◆ **SELECTED EXCERPT**

---+---

- Developers: BlackMill Games; M2H (former);
- Publisher: Focus Entertainment
- Composer: Bart Delissen ;
- Series: WW1 Game Series ;
- Engine: Unity
- Platforms: Windows; Linux; PlayStation 4; PlayStation 5; Xbox One; Xbox Series X/S; macOS;
- Release: 13 September 2022; macOS; 7 September 2023;
- Genre: First-person shooter
- Mode: Multiplayer

= Isonzo (video game) =

2022 video game

Isonzo is a first-person shooter video game. It is a team-based multiplayer game set on the Italian Front during World War I. It was released on Windows, PlayStation 4, PlayStation 5, Xbox One and Xbox Series X/S on September 13, 2022. It is the sequel to Verdun and Tannenberg.

Isonzo is inspired by the Battles of the Isonzo on the Italian Front which took place between 1915 and 1917. The game includes historically accurate World War I weapons, authentic uniforms and equipment, detailed injury and gore modeling, and maps based on the real battlefields of the Southern Front.

The game runs on the Unity engine and was initially developed by independent studios M2H and BlackMill Games. Since the purchase of the series by Focus Entertainment, the game is being developed solely by BlackMill Games.

---+---

◆ **EXERCISE**
Print the part of the Isonzo article that starts with "Isonzo is inspired" and goes on through "by BlackMill Games.".

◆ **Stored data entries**
---+---

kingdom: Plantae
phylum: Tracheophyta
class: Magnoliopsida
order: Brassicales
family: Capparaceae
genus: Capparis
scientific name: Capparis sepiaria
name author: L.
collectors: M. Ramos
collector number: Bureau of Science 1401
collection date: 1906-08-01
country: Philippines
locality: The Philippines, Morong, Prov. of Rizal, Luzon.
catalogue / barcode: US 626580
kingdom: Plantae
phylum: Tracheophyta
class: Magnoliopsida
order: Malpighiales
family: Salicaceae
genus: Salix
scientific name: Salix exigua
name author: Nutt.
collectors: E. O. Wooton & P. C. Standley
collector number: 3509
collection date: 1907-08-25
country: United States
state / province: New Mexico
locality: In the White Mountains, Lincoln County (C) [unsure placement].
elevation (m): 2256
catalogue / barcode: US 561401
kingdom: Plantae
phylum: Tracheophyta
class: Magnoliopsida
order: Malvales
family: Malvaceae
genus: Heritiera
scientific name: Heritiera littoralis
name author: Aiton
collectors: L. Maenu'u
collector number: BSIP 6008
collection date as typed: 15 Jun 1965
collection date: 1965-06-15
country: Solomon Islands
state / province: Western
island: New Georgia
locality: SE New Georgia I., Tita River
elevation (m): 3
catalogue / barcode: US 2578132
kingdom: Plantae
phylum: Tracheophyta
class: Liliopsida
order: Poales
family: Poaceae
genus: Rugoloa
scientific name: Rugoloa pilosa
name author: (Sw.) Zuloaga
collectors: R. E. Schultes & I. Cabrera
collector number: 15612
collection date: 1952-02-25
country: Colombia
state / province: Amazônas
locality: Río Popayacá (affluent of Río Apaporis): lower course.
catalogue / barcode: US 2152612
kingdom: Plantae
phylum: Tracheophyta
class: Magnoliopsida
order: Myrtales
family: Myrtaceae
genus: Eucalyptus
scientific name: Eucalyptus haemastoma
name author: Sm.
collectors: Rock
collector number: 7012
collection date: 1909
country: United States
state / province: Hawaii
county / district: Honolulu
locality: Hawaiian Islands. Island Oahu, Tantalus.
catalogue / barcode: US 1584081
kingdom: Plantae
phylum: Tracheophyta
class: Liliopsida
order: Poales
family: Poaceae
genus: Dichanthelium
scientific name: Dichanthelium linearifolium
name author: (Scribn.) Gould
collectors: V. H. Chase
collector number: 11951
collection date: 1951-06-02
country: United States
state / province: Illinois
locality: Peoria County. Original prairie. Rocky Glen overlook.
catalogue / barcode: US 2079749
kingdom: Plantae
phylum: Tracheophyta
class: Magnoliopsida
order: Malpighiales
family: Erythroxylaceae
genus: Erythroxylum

---+---

◆ **REPLY**
Isonzo is inspired by the Battles of the Isonzo on the Italian Front which took place between 1915 and 1917. The game includes historically accurate World War I weapons, authentic uniforms and equipment, detailed injury and gore modeling, and maps based on the real battlefields of the Southern Front.

The game runs on the Unity engine and was initially developed by independent studios M2H and BlackMill Games. Since the purchase of the series by Focus Entertainment, the game is being developed solely by BlackMill Games.